For 35 years, the NYIC has worked tirelessly to transform the lives of all New Yorkers by strengthening and building our members' power, organizing and educating our communities and the public, and using our collective voice to advocate for opportunity and justice.
Take a look at our timeline to learn more about our successes and challenges over the years.
IRCA Goes Into Effect
The Immigration Reform and Control Act was signed into law by President Reagan, allowing over 2.7 million immigrants to legalize their status.
NYIC is founded
The NYIC is founded to provide immigrant New Yorkers access to legal, employment, and healthcare services and support navigating a quickly evolving policy landscape in the wake of the passage of IRCA.
September 11 Attacks
Coordinated attacks on the World Trade Center and the Pentagon lead to nearly 3,000 lives lost. The aftermath of 9/11 spurred an unprecedented tide of Islamophobic and anti-immigrant hate across the United States.
Community Building After 9/11
In the aftermath of 9/11, the NYIC organized legal service collaboratives providing immigration, social services and employment law assistance to immigrants impacted by the disaster.
Historic NYC Immigration Rally
In protest of H.R. 4437, the NYIC is a lead organizer of the largest immigration rally in New York City’s history.
March for America!
The NYIC mobilizes over 12,000 New Yorkers from every region to Washington D.C. demanding immigration reform.
Statewide Policy on Language Access
After strategic advocacy by the NYIC, Governor Cuomo issues Executive Order 26, establishing New York’s first statewide language access policy.
DACA Program is Announced
President Obama announces the Deferred Action for Childhood Arrivals (DACA) program, allowing young undocumented immigrants to gain work permits and driver’s licenses, pursue higher education, and be shielded from deportation.
NYIC's Advocacy Expands Regionally
The NYIC expands its reach by hiring regional advocacy coordinators to support our member groups in Westchester and Long Island.
A New York City ID for All New Yorkers
Mayor Bill de Blasio announces the launch of the New York City ID card for all New Yorkers regardless of immigration status.

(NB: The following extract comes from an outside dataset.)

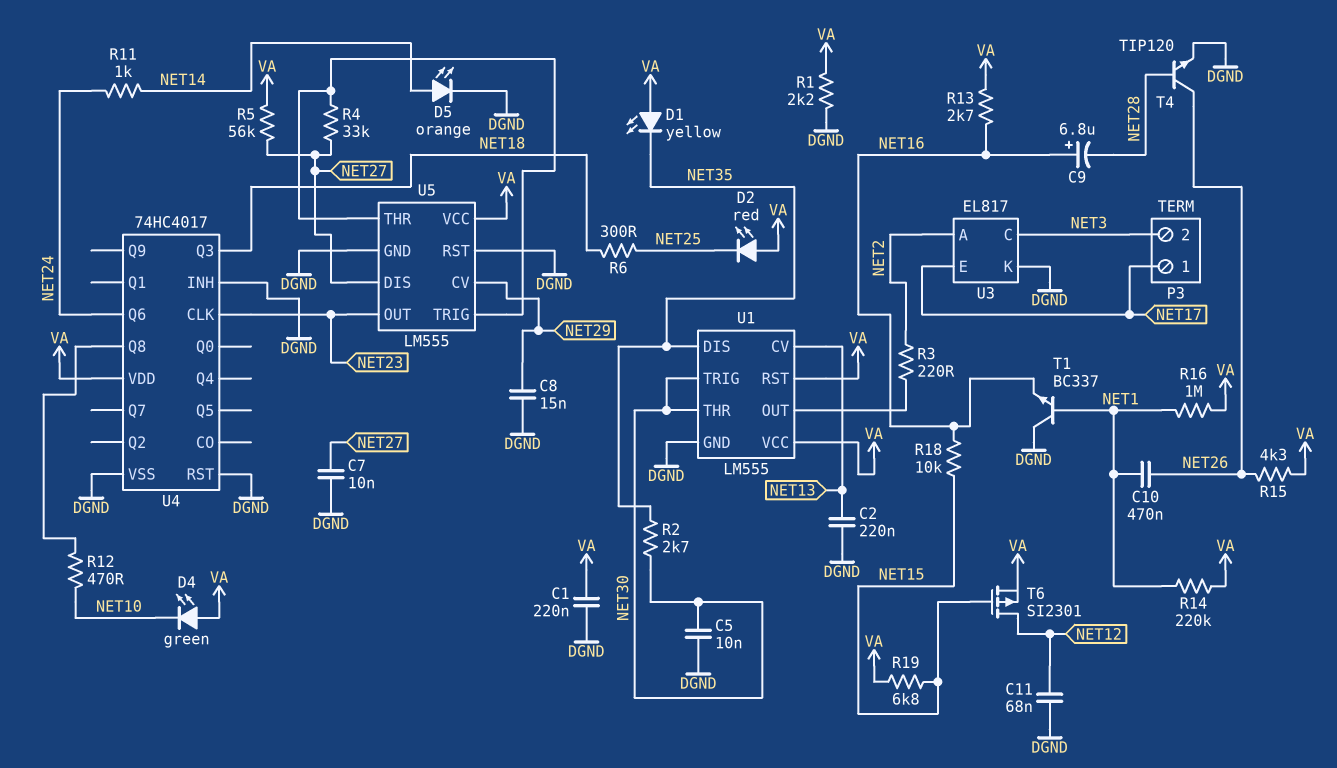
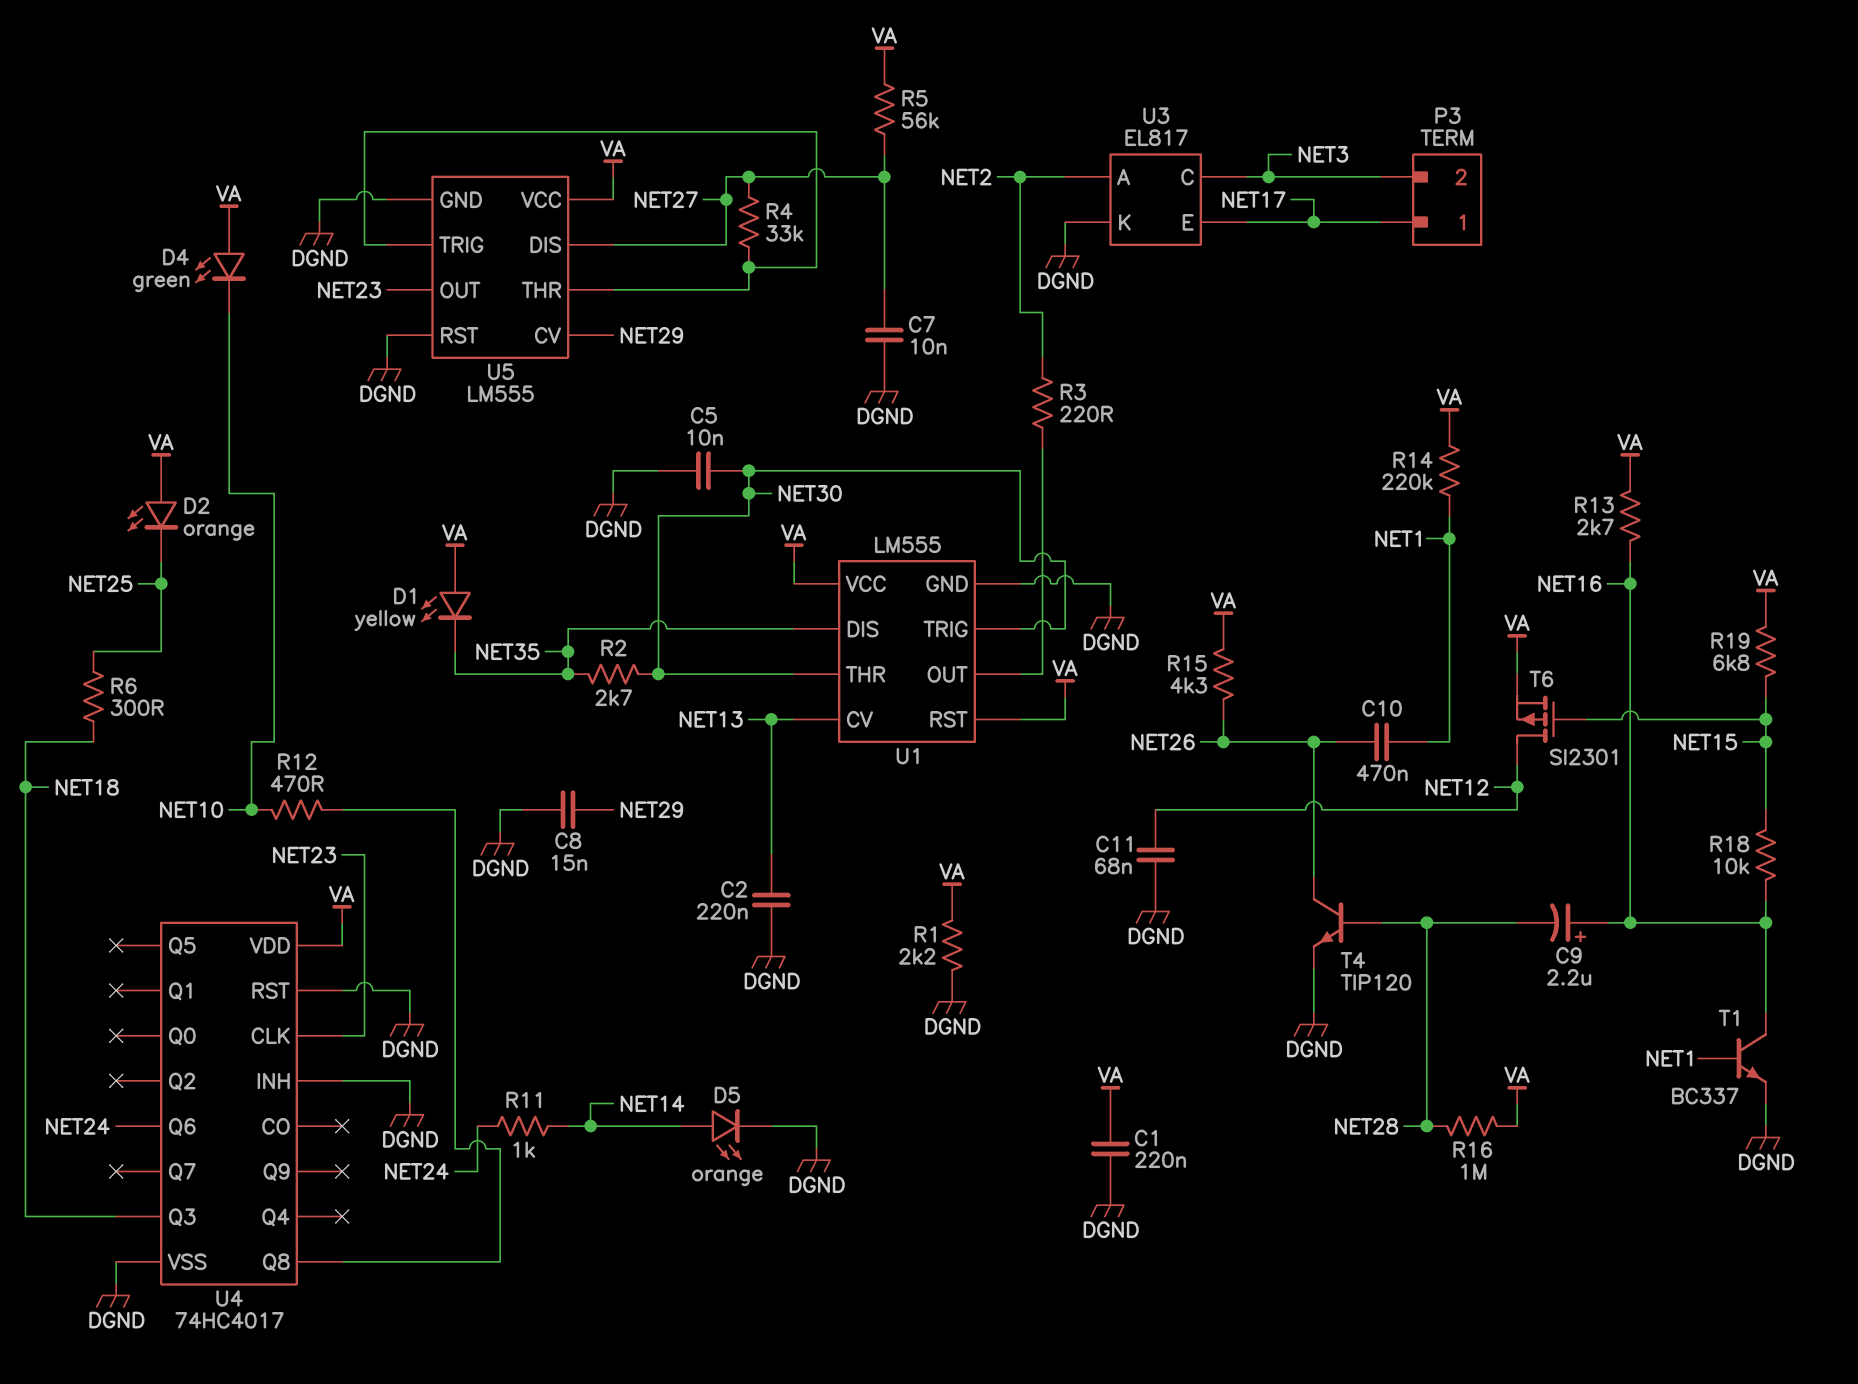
C9: 6.8uF (plus NET16, minus NET28) -> 2.2uF (plus NET16, minus NET28)
D2: LED red (A VA, K NET25) -> LED orange (A VA, K NET25)
R16: 1M (NET1, VA) -> 1M (NET28, VA)
T1: NPN BC337 (B NET1, C DGND, E NET16) -> NPN BC337 (B NET1, C NET16, E DGND)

Reducing NYC's Cooperation with Federal Immigration
Mayor Bill de Blasio signs Introductions 486-A and 487-A into law, dramatically limiting New York City’s cooperation with federal immigration enforcement practices, except in instances where there are public safety concerns.
This Is Our New York
In the aftermath of the 2016 election, the NYIC launched “This Is Our New York” campaign, in which rapid response efforts and rallies became part of the day-to-day fabric of our work.
Trump signs Executive Order 13769, informally known as the "Muslim Ban.” In response to Trump’s first Muslim Ban, the New York Immigration Coalition led the #NoBanJFK movement, assisting travelers from over 20 countries and organizing hundreds of lawyers and volunteers.
Language Access Expands Across NYS
Westchester County expands their language access to include nine additional languages, including Spanish, Italian, Chinese, French (including Haitian Creole), Arabic, Tagalog, Japanese, Albanian, and Portuguese thanks to the NYIC’s efforts.
Trump v. New York
In the lawsuit Trump v. New York, the NYIC defeats President Trump’s attempt to add a citizenship question to the Census 2020 questionnaire at the Supreme Court, a major victory for the health of our democracy.
COVID-19 Relief for All New Yorkers
The NYIC helps win $4 billion in pandemic relief for mixed-status families that are finally included in federal pandemic aid after initially being excluded.
Our City, Our Vote
In partnership with the OCOV Coalition, the NYIC led the campaign to pass Intro 1867 in the New York City Council.
NYIC and the Coverage4All Coalition expand Medicaid coverage to all eligible women, regardless of immigration status, for up to 12 months post-pregnancy.
In response to the ongoing busing of asylum seekers to New York City, the NYIC launches the Welcoming New York campaign. The federal, state, and local advocacy campaign keeps pressure on every level of government to ensure a quicker and more efficient response to the pressing needs of new arrivals.